Peki, neden bizler için bu kadar hassas bir dengedir dış güçler? Veya ilişkilerimizde “oldurmamak” noktasına getirdikleri o aşk olasılıklarımızı gerçekten oldurmamalarında bir neden var mıdır? Yani ortadan kalkmış olsalardı biz çok iyi gidiyorduk diye bir açıklama duyabilir miydik?

Ben kişisel tecrübelerimle bu konuyu sizlerle birlikte yorumlamaya çalışacağım. İlişkilerimizi en sevdiğim çiçek olan beyaz bir gül bahçesi olarak düşünelim. Bu bahçe koklamaya doyamadığımız bakmaya kıyamadığımız güzellikle güllerle kaplı. Bu bahçe bize ve aşk olduğumuz kişiye ait. Şimdi sorunu attığımız dış güçler ise sadece bir “an” için bahçemizi dolaşmaya gelen misafirlerimiz. Güllerimizden “aynı” kokuyu alamıyorlar belki “aynı” güzel görüşe sahip olamıyorlar.

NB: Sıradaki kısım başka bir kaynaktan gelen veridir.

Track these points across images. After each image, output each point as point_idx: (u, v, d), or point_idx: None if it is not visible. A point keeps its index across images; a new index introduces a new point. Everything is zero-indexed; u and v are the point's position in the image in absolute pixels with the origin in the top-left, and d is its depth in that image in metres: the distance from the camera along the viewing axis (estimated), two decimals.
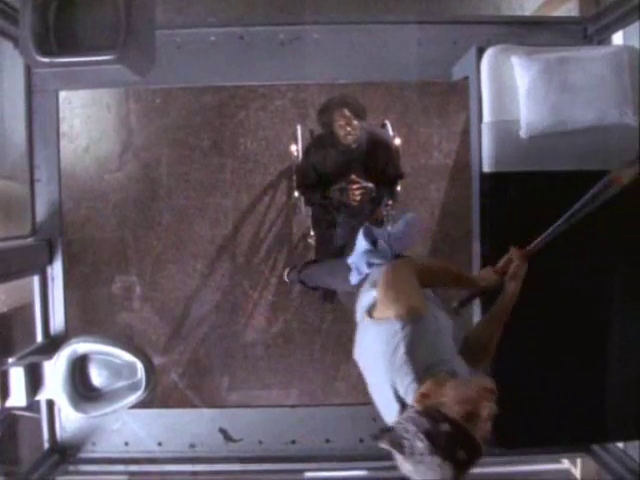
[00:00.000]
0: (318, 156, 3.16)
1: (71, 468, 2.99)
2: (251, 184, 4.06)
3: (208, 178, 3.99)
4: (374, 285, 1.71)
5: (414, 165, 3.94)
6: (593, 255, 2.55)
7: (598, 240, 2.54)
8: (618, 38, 3.05)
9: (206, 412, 3.17)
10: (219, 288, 3.97)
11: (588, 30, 2.94)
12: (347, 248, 2.34)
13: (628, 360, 2.57)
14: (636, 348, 2.57)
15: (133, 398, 2.49)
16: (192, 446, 3.02)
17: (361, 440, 2.98)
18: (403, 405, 1.45)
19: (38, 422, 3.01)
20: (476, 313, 2.52)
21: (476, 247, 2.66)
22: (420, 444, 1.27)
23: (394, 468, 1.37)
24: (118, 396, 2.52)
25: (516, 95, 2.57)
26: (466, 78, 2.80)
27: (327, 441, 2.99)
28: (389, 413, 1.49)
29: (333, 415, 3.05)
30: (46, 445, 2.99)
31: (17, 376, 2.52)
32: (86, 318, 3.92)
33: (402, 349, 1.44)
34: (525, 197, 2.54)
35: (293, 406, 3.28)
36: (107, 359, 2.51)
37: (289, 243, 4.07)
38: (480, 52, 2.65)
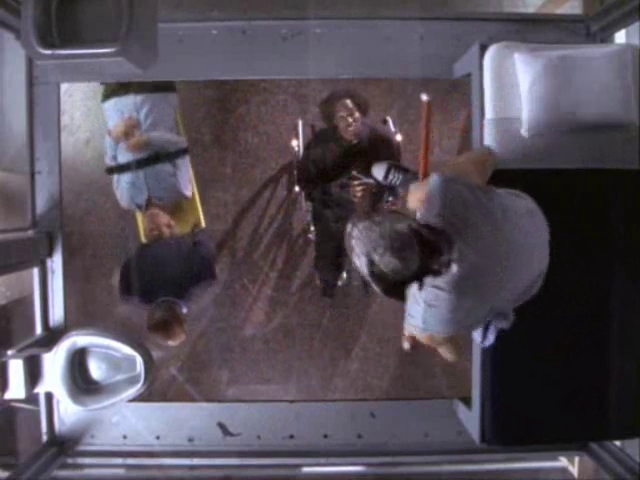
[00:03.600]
0: (319, 151, 3.17)
1: (69, 461, 3.00)
2: (251, 179, 4.05)
3: (208, 172, 3.99)
4: None
5: (415, 162, 3.93)
6: (592, 253, 2.55)
7: (596, 240, 2.54)
8: (621, 37, 3.04)
9: (205, 406, 3.17)
10: (218, 282, 3.97)
11: (591, 28, 2.93)
12: None
13: (627, 357, 2.57)
14: (635, 345, 2.57)
15: (132, 391, 2.49)
16: (190, 440, 3.02)
17: (359, 436, 2.98)
18: None
19: (36, 415, 3.01)
20: None
21: None
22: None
23: (392, 464, 1.38)
24: (117, 389, 2.52)
25: (518, 92, 2.56)
26: (468, 75, 2.79)
27: (325, 436, 2.99)
28: None
29: (331, 411, 3.05)
30: (44, 438, 2.99)
31: (16, 368, 2.52)
32: (85, 311, 3.92)
33: None
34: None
35: (291, 401, 3.28)
36: (106, 352, 2.51)
37: (289, 238, 4.08)
38: (483, 49, 2.64)
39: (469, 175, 1.97)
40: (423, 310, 1.79)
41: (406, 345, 2.30)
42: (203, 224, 3.60)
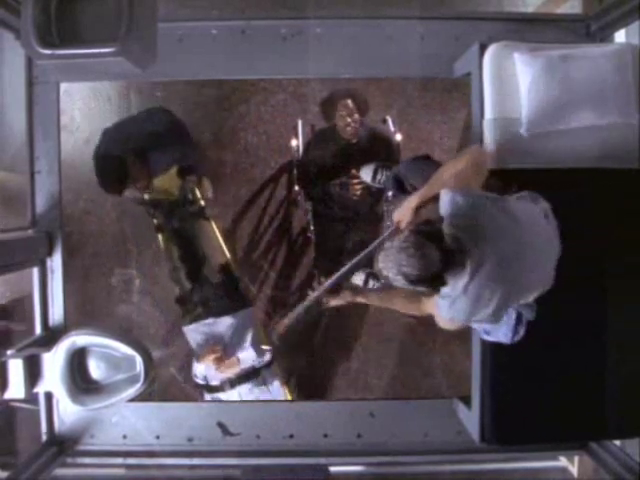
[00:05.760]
0: (319, 151, 3.17)
1: (69, 460, 2.99)
2: (251, 178, 4.05)
3: (208, 172, 3.99)
4: None
5: None
6: (592, 253, 2.55)
7: (596, 239, 2.54)
8: (621, 36, 3.04)
9: (204, 406, 3.17)
10: None
11: (591, 27, 2.93)
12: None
13: (627, 357, 2.56)
14: (635, 345, 2.57)
15: (132, 391, 2.48)
16: (190, 440, 3.02)
17: (359, 435, 2.98)
18: None
19: (36, 414, 3.01)
20: None
21: None
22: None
23: (392, 464, 1.38)
24: (116, 389, 2.51)
25: (518, 92, 2.56)
26: (468, 74, 2.79)
27: (325, 436, 2.99)
28: None
29: (331, 410, 3.05)
30: (44, 437, 2.99)
31: (16, 368, 2.52)
32: (85, 310, 3.92)
33: None
34: None
35: (291, 401, 3.28)
36: (106, 352, 2.51)
37: (289, 238, 4.08)
38: (482, 48, 2.64)
39: (470, 181, 2.11)
40: (449, 304, 2.01)
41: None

Belki daha önce “gül” nedir görmedikleri için bilmiyorlar bile… Onların bu bahçeye “değersiz” olarak bakması bahçemizin öyle olduğu anlamına mı geliyor?

İlişkilerimizi en sevdiğim çiçek olan beyaz bir gül bahçesi olarak düşünelim.

Fakat işte asıl sorun bahçenin “gerçek” sahipleri arasında yaşanan o “değer” ve görüş ayrılığında oluşuyor. Zamanla bu bahçe bize o kadar da muhteşem gelmiyor, kokladığımız o olağanüstü kokuları unutuveriyoruz. “Nasıl olsa başka bahçeler de var en güzeli burası mı?” diyoruz. O ilk kez gördüğümüz bembeyaz muhteşemliğe gözümüz alışıveriyor, bir misafir gelip de “bu bahçenin neyini seviyorsun?” dediğimizde “bilmiyorum” diye cevap verebiliyoruz…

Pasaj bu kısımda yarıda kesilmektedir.